Editorial
En réaffirmant, ce jeudi au Palais du Peuple, que la lutte contre la pauvreté et les précarités constitue un volet central et imprescriptible de sa politique, le Président de la République, Son Excellence Ismaïl Omar Guelleh, a livré bien plus qu’un message conjoncturel à l’occasion du lancement de la Semaine Nationale de la Solidarité. Il a, en réalité, réinscrit le social au cœur de l’architecture stratégique de l’action publique.
Le Chef de l’État a rappelé une ligne constante de sa gouvernance : le développement économique ne saurait être dissocié de la justice sociale. En posant clairement que « notre pays ne veut pas d’une croissance qui n’irrigue pas la lutte contre la précarité et la pauvreté », le Président Guelleh a réaffirmé une conception inclusive de la croissance, où la performance macroéconomique doit se traduire par des effets tangibles sur les conditions de vie des populations.

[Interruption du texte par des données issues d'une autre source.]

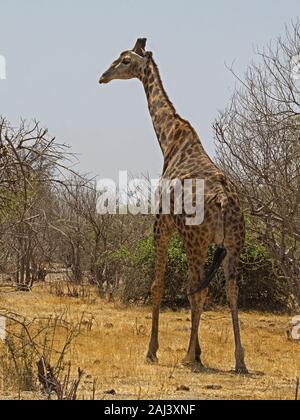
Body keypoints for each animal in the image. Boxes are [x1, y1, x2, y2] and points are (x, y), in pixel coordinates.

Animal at [99, 38, 248, 374]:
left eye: (125, 60)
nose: (103, 76)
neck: (168, 140)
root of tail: (224, 200)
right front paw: (202, 352)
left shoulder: (161, 224)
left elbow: (158, 284)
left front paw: (152, 350)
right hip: (234, 243)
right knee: (231, 290)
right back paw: (239, 360)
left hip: (197, 241)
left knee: (199, 290)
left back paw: (188, 357)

Les chiffres présentés lors de la cérémonie viennent étayer cette orientation. Entre 2018 et 2026, le programme des filets sociaux a bénéficié à près de 93.759 ménages, soit plus de 525.000 personnes. Le programme PASS, consacré à l’accès aux soins, a assuré une couverture médicale à plus de 110.000 bénéficiaires. Quant aux Caisses rurales d’épargne et de crédit (CREC), elles ont contribué à l’insertion économique de milliers de jeunes et de femmes, à travers des formations ciblées sur des métiers porteurs.
Au-delà des dispositifs, un élément méthodologique mérite une attention particulière : la mise en place du registre social et l’élaboration d’une véritable cartographie des pauvretés et des précarités. En saluant ce travail, le Président de la République a souligné un tournant dans la manière de concevoir l’action sociale : des politiques publiques fondées sur des données, une connaissance fine des territoires et une meilleure adéquation entre besoins réels et réponses institutionnelles.

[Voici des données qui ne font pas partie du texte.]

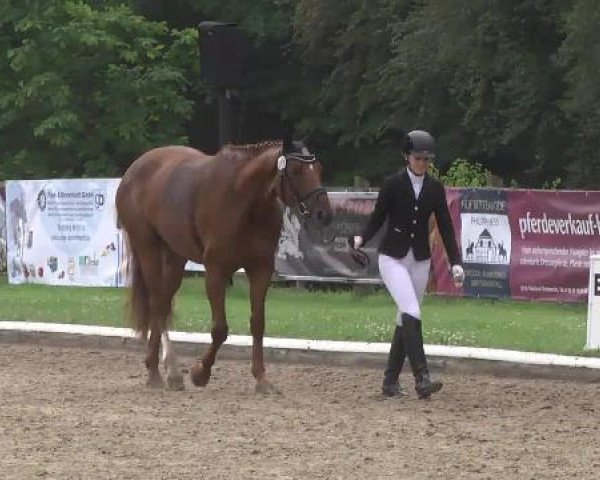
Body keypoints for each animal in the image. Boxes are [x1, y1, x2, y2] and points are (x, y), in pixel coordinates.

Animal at [117, 140, 332, 394]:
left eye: (319, 169)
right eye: (296, 171)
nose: (324, 214)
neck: (245, 201)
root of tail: (134, 168)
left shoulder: (261, 270)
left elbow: (258, 323)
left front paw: (261, 379)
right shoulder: (216, 272)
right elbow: (220, 329)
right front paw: (200, 373)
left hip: (175, 258)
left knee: (163, 305)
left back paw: (170, 372)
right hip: (147, 248)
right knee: (156, 305)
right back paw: (156, 373)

La Semaine Nationale de la Solidarité apparaît, dans cette perspective, non seulement comme un rendez-vous symbolique, mais comme un outil de gouvernance sociale. Elle est présentée comme un espace d’écoute, de remontée d’informations et d’ajustement stratégique, permettant à l’État d’affiner ses politiques au plus près des réalités vécues par les citoyens.
La reconnaissance officielle accordée cette année aux Comités de Gestion Communautaire (CGC), désormais partenaires institutionnels des administrations publiques, s’inscrit dans cette logique de territorialisation et de co-construction de la solidarité. Elle traduit une volonté d’ancrer davantage l’action sociale dans les dynamiques locales, tout en consolidant le rôle de l’État comme chef d’orchestre de la cohésion nationale.
En filigrane, le message présidentiel est clair : dans un contexte régional et international marqué par les chocs économiques, climatiques et sociaux, la solidarité n’est pas un supplément d’âme. Elle constitue un pilier stratégique de la stabilité, de l’inclusion et de la durabilité du modèle de développement national.
En réaffirmant cette orientation, le Chef de l’État inscrit la lutte contre les précarités dans le temps long de l’action publique. Une manière de rappeler que la performance d’un État ne se mesure pas uniquement à ses indicateurs macroéconomiques, mais aussi ( et peut-être surtout ) à sa capacité à protéger, inclure et autonomiser les plus vulnérables.